Yoni and his comrades jumped into action, and for several hours used the tank to battle the cross-border attack in the areas of Nahal Oz and Nirim. At a certain point, they were called back to the Nahal Oz army post in order to help counter the Hamas invasion on the hard-hit base.
There the tank was hit by RPG fire and the tank crew jumped out to race for the on-site bomb shelter, with Yoni protecting them. His comrade Sgt. Or Avital was killed, and when Yoni went to retrieve his body, he was also shot and killed.
He was buried on October 12 in Yehud. He is survived by his father, Ran, stepmother, Adi, and his siblings Maya, Dor, Lihi and his identical twin brother Yotam. Yoni’s mother, Hila, died when he and Yotam were 4.
Born in the Neve Monosson neighborhood of Yehud outside Tel Aviv, Yoni lived until age 5 on Air Force bases, growing up with a father who was a military pilot. Afterward, he grew up in Yehud, where he was active in the local scout troop, was a talented basketball player and was also very musical, and could be found playing the guitar during most of his spare time
After finishing high school, Yoni decided to attend the Minsharim Kalu pre-army academy in Kibbutz Ma’agan Michael — where he met his close friend, Staff Sgt. Ido Harush, who was killed while fighting Hamas in the Yiftah IDF outpost on October 7.
In August 2021 he enlisted in the IDF, and while he had explored joining the Air Force, he decided to go to the Armored Corps, believing that it was where he was needed most. He rose through the ranks until he became a tank commander.
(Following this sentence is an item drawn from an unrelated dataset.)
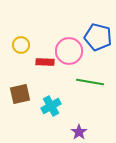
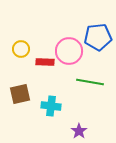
blue pentagon: rotated 20 degrees counterclockwise
yellow circle: moved 4 px down
cyan cross: rotated 36 degrees clockwise
purple star: moved 1 px up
His father, Ran, told the Kan public broadcaster that Yoni “always took care of those around him, whether it was in basketball, or in the scouts or later as a tank commander, he was always worried about those nearby, also those who were invisible or who were having a hard time.”
And on that dark Saturday, Ran said, “Yoni did what Yoni knew how to do — he came back to save his soldiers, to rescue them from the tank, he protected his deputy company commander, and his gunner so they could get to safety. I have no doubt that he wasn’t afraid for a moment. He did what he knew and always wanted to do — to protect his friends.”
He loved astronomy as a kid, his father said, and “he was always enchanted by the stars… we both really wanted to reach the stars. He’s in the stars now. He is our star.”
Yoni’s twin brother, Yotam, told an IDF site news article that the pair were so identical as kids, they had to always be dressed in different colors: “I was dressed in warm colors, and Yoni in cool colors. And that really matched our personalities, I was hot-headed and restless, while Yoni was calm and carefree.”
Yotam said the pair were “as identical as you could be. When you’re a kid, you think it’s shocking, and when you grow up there’s a moment where it changes. When you understand that it’s the best thing that happened to you.” For them, he said, it was when they stopped sharing a bedroom — “all we had wanted was to separate, and suddenly we wanted to go back together.”
Until they went to separate pre-military academies after high school, he said, the longest they’d ever been apart was a week. When he was informed that Yoni had been killed, Yotam said he “fell to the ground and fell apart. It’s the worst feeling I’ve ever had in life, I don’t think I’ll ever feel anything that comes close to it.”
At his funeral, “When they lowered his coffin into the ground, I felt like half of me was going with it… To lose a twin is to lose yourself. Every breath I took, every thought I had, was together with him.”